MATERIAL SHOWN:
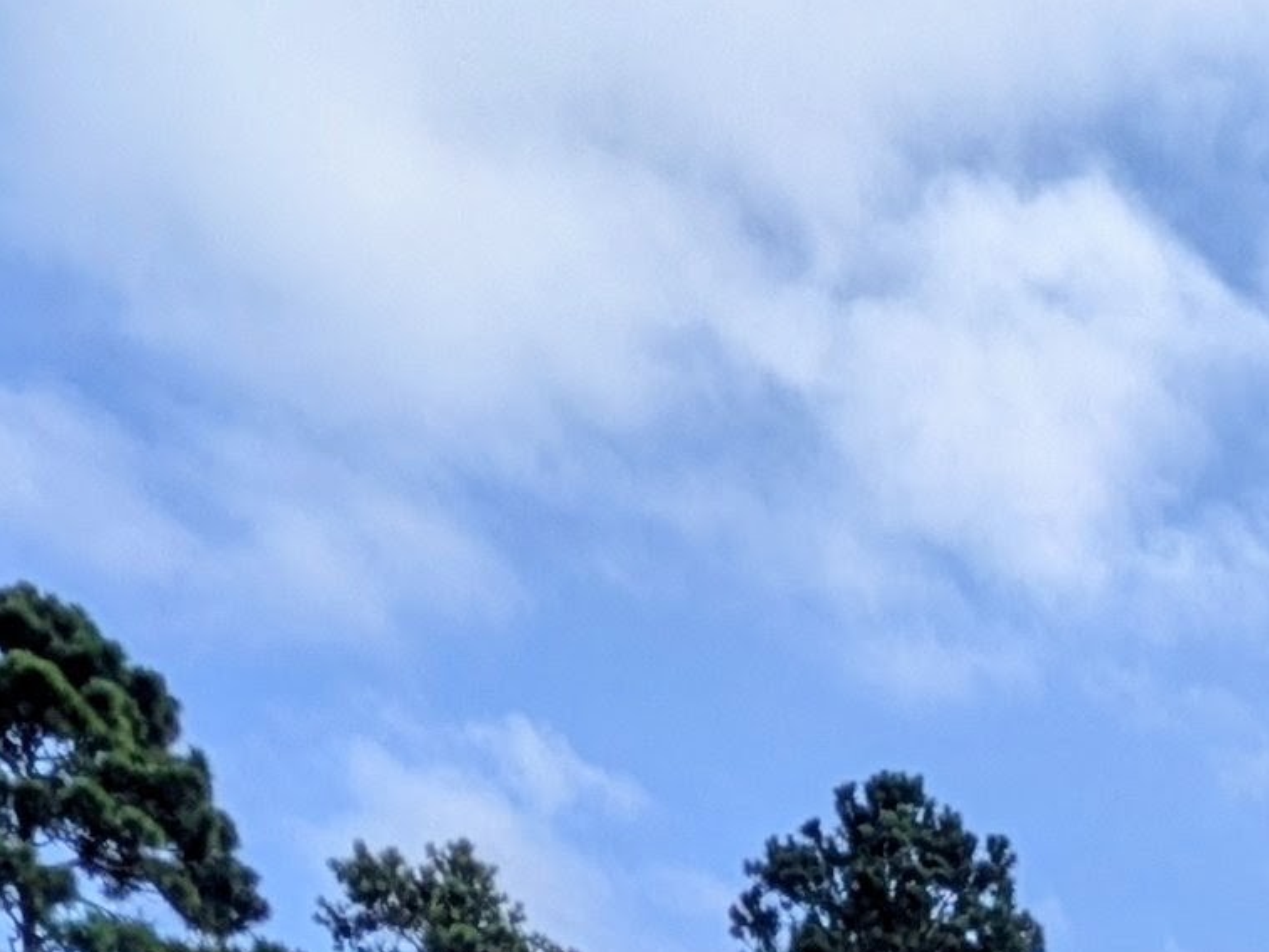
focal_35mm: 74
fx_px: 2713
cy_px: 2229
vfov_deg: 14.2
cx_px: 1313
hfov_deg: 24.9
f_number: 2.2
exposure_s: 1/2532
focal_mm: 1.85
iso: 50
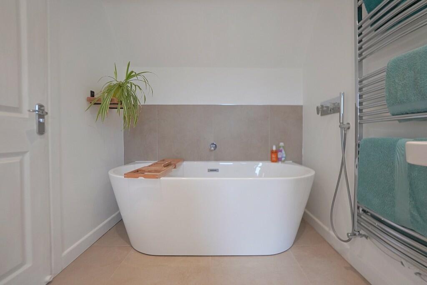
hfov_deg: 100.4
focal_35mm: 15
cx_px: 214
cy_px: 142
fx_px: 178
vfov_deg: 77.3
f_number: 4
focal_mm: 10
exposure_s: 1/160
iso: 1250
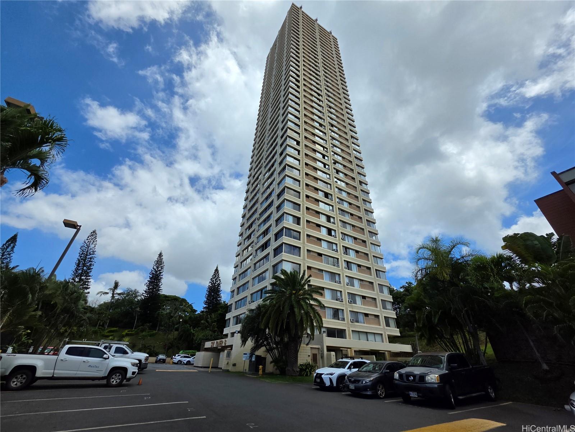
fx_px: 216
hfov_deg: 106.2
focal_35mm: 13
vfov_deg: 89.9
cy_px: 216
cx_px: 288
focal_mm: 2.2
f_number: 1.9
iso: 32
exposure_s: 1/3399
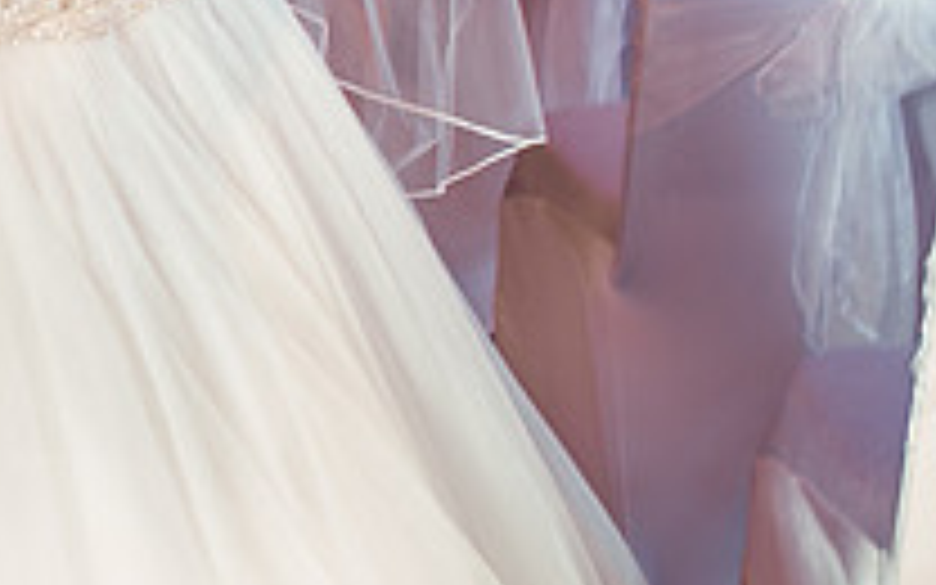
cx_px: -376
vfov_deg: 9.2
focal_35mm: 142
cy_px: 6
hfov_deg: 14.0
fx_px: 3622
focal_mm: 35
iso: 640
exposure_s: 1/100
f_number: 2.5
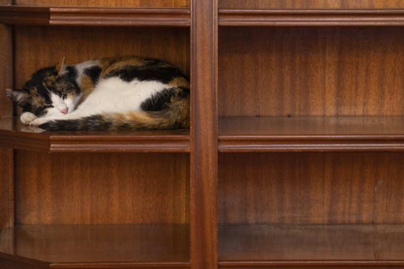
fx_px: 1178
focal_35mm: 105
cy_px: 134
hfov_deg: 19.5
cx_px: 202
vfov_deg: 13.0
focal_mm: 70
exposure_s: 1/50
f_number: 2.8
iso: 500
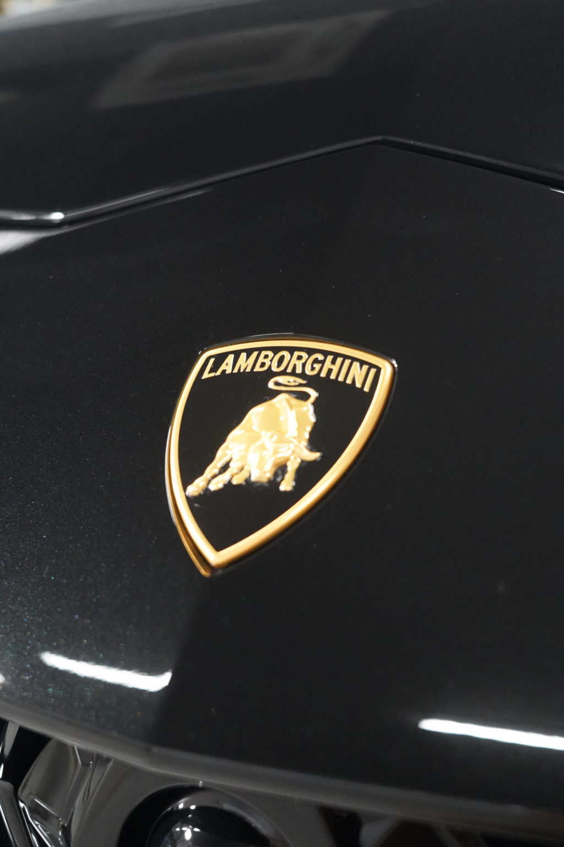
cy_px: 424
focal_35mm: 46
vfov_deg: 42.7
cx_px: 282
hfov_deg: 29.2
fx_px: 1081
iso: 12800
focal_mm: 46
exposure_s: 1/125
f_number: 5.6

WORK ITEM: Please set down the data above exactly as given, leaving every picture out.

ANSWER SPACE:
focal_35mm: 74
fx_px: 2713
cy_px: 2229
vfov_deg: 14.2
cx_px: 1313
hfov_deg: 24.9
f_number: 2.2
exposure_s: 1/2532
focal_mm: 1.85
iso: 50
hfov_deg: 100.4
focal_35mm: 15
cx_px: 214
cy_px: 142
fx_px: 178
vfov_deg: 77.3
f_number: 4
focal_mm: 10
exposure_s: 1/160
iso: 1250
fx_px: 216
hfov_deg: 106.2
focal_35mm: 13
vfov_deg: 89.9
cy_px: 216
cx_px: 288
focal_mm: 2.2
f_number: 1.9
iso: 32
exposure_s: 1/3399
cx_px: -376
vfov_deg: 9.2
focal_35mm: 142
cy_px: 6
hfov_deg: 14.0
fx_px: 3622
focal_mm: 35
iso: 640
exposure_s: 1/100
f_number: 2.5
fx_px: 1178
focal_35mm: 105
cy_px: 134
hfov_deg: 19.5
cx_px: 202
vfov_deg: 13.0
focal_mm: 70
exposure_s: 1/50
f_number: 2.8
iso: 500
cy_px: 424
focal_35mm: 46
vfov_deg: 42.7
cx_px: 282
hfov_deg: 29.2
fx_px: 1081
iso: 12800
focal_mm: 46
exposure_s: 1/125
f_number: 5.6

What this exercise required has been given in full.